I couldn't resist then having just one more title reprinted for me. The book in the picture above is monstrous thing, of some five or six hundred closely printed pages, and the EBM reprint proved to be so fat as to almost not make it through the binding. While it's true that I didn't need such a book, where else would I have learned that dear Arthur Hugh Clough, then a very young man, came over on the boat when Thackeray first came to lecture in America, and that the two of them should meet again and again during Thackeray's stay here? Where else might I have read the full text of the article reviewing Thackeray's first American effort, as written anonymously by Thackeray about himself? Great, good fun. (As are all the wonderful sketches, by Thackeray and by various American observers.:
If nothing else, I am glad to now have this book to browse in. What does it matter that I hardly needed it or the reading we are to do? I might never have known of the book's existence, but for having so good an excuse to search Google Books for whatever the name Thackeray might suggest.
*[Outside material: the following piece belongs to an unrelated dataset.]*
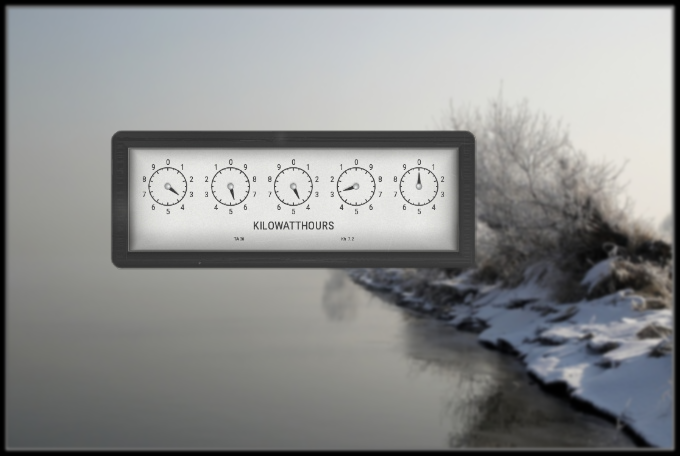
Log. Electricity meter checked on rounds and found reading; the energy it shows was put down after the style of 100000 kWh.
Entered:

I am also pleased to note that nothing I've had to read or do to actually prepare seems to have discouraged either my affection for or my interest in William Makepeace Thackeray. That says more for the novelist than it does for me, obviously.
I plan to retire tonight, not with my script which I should be reviewing again, but instead with this latest unnecessary purchase. Why not? It's all Thackeray and all therefore to the good, no? That's what I think, anyway.